Plus, as with push-ups, bodyweight squats have an impressive overloading potential, as there are always fun and creative ways we can use to make them more difficult.

For example, if the bodyweight squat becomes too easy, you can always:

• Use a timer and see how many squats you can do per minute. Try to improve that number over time.
• Perform jump squats – a great way to spice the classic exercise up, and work on your vertical jump.
• Add an external weight on yourself – a weight vest, a dumbbell or kettlebell, a jug filled with water, your small child, or something else.

4. Glute Bridge

Glute bridges should be part of any decent home training program because they do an excellent job of strengthening a range of muscles in the body – our hamstrings, glutes, adductors, lower back, and abdominals.

What’s more, glute bridges are incredibly easy to learn and are beneficial for weight training exercises like hip thrusts and deadlifts.

And, should the classic glute bridge become too easy, you can always make it more challenging. For example, you can do them unilaterally (one leg at a time), or you can add an external weight on your lower abs (for example, a jug filled with water or an old dumbbell that’s been lying around your home).

5. Planks

If you’re looking for an excellent exercise that builds core strength incredibly well, then the classic plank is for you.

Because the plank is done by holding a static position, you can expect to build great isometric strength not just in your core, but in your entire body. What’s more, the plank develops the rectus abdominis, lower back muscles, obliques, and transverse abdominis (the deep core muscle).

Doing planks while in self-isolation is a great way to prevent back pain from occurring, and it also helps us maintain a good posture that can otherwise worsen due to physical inactivity.

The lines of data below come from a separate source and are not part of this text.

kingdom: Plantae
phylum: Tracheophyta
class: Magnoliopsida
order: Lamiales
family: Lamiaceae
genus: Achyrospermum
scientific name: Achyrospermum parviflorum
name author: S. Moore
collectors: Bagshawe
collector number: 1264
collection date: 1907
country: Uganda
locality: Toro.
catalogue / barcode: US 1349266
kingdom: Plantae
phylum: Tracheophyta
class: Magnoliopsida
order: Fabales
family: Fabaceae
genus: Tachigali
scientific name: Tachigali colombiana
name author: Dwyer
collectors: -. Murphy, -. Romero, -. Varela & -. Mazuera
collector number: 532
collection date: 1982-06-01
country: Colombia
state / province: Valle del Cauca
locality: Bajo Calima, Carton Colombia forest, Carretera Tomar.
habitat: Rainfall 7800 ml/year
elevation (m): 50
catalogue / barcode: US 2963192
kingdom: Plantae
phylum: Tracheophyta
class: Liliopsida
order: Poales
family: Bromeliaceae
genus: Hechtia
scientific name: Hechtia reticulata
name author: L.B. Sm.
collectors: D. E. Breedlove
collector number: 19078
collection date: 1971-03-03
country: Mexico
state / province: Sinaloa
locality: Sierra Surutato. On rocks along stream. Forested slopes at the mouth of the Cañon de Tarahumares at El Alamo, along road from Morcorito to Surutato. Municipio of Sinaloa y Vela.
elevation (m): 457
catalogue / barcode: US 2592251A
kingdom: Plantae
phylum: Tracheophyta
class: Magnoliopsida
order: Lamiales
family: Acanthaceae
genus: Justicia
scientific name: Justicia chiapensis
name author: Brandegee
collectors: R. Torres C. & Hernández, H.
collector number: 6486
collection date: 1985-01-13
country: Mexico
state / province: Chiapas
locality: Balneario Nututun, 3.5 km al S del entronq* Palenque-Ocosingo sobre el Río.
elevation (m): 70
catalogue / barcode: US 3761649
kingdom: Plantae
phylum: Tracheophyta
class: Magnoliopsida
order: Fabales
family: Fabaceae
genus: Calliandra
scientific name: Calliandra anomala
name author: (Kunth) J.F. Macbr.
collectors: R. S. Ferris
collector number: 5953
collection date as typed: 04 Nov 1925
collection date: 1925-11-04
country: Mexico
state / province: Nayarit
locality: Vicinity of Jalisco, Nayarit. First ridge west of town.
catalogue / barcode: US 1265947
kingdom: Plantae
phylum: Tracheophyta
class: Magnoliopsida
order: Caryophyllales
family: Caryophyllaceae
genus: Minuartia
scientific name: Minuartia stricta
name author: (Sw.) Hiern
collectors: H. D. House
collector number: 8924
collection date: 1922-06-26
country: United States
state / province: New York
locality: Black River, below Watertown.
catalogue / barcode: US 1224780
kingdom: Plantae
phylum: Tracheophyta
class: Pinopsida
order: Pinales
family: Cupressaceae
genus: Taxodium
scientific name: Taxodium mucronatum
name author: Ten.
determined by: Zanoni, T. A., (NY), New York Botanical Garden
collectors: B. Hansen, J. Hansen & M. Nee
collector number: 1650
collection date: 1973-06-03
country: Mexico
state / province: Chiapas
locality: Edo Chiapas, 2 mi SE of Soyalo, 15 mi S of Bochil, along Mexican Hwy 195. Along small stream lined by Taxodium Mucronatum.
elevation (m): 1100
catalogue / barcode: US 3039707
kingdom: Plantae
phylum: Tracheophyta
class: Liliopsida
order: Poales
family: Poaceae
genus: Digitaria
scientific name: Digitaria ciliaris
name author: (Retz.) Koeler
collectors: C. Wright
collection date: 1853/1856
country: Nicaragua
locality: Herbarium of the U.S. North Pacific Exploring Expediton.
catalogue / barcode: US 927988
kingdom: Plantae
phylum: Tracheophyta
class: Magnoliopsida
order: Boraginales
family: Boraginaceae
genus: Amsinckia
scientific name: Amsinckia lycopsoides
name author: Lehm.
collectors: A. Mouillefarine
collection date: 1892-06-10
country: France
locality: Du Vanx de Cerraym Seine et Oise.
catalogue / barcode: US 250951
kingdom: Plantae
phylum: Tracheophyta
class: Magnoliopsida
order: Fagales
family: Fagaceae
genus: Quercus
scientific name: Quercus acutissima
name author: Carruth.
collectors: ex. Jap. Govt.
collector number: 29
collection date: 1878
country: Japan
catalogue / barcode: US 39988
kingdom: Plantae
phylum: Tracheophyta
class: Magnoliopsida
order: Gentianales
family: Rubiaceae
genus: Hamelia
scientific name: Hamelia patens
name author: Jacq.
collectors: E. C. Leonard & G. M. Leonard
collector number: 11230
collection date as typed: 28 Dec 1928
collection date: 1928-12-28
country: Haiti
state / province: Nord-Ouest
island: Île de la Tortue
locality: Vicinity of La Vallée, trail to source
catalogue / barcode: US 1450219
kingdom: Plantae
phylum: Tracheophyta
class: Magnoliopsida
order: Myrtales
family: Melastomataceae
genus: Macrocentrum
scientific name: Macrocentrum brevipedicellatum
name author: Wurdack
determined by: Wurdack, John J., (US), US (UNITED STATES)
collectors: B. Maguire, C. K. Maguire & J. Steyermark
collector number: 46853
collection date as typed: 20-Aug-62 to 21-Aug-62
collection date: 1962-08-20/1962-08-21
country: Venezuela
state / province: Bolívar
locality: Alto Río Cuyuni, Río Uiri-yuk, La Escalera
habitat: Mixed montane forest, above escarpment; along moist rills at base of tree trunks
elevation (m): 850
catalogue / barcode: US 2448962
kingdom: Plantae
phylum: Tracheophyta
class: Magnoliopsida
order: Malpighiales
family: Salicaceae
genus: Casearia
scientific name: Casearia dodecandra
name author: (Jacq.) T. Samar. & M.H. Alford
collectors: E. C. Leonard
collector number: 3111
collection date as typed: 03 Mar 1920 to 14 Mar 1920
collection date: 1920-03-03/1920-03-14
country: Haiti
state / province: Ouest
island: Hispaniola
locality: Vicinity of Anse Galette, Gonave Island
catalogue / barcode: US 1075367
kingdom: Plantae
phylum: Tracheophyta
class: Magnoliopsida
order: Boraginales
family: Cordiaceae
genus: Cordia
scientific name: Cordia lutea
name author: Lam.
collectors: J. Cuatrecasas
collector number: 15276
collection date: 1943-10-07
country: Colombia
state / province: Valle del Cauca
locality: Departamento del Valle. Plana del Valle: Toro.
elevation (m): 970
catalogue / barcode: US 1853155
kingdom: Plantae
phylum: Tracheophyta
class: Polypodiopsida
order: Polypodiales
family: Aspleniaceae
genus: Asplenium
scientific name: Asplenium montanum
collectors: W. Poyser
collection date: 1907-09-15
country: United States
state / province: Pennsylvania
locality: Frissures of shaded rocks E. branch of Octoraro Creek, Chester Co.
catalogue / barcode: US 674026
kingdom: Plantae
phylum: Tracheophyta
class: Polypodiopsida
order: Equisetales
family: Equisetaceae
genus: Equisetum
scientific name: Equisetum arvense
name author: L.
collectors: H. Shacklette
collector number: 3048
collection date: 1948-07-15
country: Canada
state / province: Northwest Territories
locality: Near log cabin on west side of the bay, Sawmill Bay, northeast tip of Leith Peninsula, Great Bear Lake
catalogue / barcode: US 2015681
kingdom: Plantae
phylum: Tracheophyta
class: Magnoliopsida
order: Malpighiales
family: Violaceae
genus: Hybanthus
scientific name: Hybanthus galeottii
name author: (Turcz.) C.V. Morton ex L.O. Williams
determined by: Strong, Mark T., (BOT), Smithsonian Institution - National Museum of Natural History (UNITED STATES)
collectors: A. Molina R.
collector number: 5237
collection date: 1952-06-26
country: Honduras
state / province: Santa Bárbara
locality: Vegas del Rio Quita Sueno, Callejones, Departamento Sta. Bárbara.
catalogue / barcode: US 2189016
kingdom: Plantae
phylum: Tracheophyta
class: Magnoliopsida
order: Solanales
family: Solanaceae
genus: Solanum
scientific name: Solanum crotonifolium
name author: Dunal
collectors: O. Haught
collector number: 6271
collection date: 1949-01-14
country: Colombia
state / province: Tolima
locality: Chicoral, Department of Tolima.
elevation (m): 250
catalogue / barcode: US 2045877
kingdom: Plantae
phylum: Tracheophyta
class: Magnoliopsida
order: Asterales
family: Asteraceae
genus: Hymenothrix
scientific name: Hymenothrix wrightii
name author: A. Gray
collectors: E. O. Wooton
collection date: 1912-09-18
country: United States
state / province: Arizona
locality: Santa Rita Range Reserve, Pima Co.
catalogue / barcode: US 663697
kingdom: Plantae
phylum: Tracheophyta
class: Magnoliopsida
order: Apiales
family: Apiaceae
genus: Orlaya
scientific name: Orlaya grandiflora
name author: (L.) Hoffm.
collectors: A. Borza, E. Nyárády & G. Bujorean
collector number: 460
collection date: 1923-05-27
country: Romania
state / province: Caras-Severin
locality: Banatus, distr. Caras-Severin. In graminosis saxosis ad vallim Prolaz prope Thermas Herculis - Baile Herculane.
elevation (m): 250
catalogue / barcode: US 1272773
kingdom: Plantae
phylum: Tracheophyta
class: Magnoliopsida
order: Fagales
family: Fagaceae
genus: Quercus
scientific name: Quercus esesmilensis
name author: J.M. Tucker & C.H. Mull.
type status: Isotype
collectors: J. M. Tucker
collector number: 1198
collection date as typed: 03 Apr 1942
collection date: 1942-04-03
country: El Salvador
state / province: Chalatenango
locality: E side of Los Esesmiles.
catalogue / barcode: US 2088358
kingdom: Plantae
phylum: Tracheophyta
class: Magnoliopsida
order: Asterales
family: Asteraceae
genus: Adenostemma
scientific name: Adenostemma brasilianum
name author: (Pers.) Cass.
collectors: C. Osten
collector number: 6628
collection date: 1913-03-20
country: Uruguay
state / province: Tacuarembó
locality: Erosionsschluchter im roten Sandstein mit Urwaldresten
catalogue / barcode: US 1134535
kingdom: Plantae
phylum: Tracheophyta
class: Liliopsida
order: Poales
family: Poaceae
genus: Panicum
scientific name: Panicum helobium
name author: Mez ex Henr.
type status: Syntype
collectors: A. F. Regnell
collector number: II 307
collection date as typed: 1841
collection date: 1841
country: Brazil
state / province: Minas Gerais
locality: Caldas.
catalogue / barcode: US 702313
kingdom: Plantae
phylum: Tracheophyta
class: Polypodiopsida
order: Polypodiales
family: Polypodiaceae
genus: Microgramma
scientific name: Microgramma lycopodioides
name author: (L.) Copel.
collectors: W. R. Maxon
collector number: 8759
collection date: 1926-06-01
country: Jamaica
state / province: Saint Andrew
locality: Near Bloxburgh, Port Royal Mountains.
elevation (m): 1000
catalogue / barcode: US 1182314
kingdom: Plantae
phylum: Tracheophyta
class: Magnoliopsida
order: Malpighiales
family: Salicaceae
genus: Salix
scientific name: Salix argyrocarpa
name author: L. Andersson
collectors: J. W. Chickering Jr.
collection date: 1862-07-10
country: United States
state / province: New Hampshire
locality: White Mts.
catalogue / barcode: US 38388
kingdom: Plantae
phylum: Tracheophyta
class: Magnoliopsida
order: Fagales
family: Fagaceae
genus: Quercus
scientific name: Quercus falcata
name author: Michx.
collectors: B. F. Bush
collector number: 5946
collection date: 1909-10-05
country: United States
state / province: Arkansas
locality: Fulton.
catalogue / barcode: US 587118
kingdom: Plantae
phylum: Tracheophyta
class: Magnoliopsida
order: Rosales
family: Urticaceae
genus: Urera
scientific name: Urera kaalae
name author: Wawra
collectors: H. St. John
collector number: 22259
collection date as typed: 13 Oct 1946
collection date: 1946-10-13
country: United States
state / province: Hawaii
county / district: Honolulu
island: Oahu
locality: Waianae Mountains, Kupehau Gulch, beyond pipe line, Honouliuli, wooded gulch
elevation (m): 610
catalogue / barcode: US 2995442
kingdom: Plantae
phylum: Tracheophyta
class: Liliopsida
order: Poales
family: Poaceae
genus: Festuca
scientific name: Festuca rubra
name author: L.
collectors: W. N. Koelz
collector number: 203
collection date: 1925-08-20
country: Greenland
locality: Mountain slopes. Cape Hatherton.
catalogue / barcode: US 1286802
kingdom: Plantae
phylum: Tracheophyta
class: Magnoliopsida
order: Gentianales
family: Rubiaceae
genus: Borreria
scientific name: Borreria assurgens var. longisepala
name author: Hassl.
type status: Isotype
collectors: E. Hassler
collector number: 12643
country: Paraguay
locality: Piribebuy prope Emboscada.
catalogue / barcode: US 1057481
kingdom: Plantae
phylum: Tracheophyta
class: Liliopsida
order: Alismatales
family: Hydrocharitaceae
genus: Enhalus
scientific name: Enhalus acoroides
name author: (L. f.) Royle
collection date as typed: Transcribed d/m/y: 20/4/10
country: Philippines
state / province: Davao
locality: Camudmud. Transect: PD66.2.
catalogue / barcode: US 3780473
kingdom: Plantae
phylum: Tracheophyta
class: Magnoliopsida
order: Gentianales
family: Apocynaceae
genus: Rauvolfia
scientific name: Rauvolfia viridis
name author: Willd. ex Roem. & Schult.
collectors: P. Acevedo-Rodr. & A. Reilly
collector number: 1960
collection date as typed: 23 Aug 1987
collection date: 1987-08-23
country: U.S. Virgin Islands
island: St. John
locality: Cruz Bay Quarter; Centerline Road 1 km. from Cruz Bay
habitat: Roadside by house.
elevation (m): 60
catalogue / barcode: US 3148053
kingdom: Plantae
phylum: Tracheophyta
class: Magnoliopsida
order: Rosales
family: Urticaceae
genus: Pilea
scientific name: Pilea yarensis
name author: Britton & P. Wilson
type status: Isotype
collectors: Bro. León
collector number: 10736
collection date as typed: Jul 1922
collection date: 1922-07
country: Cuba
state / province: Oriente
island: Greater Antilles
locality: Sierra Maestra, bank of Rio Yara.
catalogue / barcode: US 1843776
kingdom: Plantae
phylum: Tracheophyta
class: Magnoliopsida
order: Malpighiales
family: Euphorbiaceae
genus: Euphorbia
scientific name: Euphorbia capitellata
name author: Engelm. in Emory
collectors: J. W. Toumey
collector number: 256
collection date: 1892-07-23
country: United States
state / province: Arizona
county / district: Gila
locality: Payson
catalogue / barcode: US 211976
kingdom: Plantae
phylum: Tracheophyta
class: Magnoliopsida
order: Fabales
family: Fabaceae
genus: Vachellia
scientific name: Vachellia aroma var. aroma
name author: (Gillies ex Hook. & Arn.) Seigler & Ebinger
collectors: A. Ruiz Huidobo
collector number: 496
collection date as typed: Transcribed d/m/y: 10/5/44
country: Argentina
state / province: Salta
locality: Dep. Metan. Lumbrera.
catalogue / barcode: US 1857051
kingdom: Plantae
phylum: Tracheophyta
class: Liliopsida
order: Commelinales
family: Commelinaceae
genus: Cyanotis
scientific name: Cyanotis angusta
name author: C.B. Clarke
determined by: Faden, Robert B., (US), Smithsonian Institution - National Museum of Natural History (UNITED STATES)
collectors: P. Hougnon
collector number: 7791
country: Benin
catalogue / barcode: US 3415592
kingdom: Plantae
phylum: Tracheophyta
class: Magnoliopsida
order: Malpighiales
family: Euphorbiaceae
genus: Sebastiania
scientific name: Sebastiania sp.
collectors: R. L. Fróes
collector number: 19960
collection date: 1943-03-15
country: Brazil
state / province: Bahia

What even better is the fact that you don’t have to invest too much time in doing planks. As little as two to five minutes per day will help you reap the incredible benefits of the exercise.

6. Recumbent Exercise Bike Training

If you have the means to get yourself a recumbent exercise bike, you shouldn’t wait a day longer. The truth is, along with elliptical trainers, the recumbent bike is among the most useful pieces of cardio equipment out there.

Sure, it’s not the cheapest thing you can buy for your home training, but the investment will be well worth it.

Training on a recumbent bike is a great way to burn a lot of calories and prevent weight gain while in self-isolation. What’s more, the recumbent exercise bike is incredibly easy to use, offers excellent comfort while exercising, and does a great job of helping us maintain our lower body strength and muscle size.

7. Pull-Ups or Chin-Ups

Pull-ups and chin-ups are two of the best bodyweight exercises we can do to develop the back, biceps, forearms, and core.

What’s more, being able to do pull-ups says a lot about your fitness level and is incredibly impressive for most people. Here’s an idea:

While in self-isolation, work your way up to twenty straight pull-ups. Then, once things go back to normal, head back to the gym and show people what you’ve been working on.

What’s even better about pull-ups is that all you need is a pull-up bar, which you can get for as little as twenty dollars.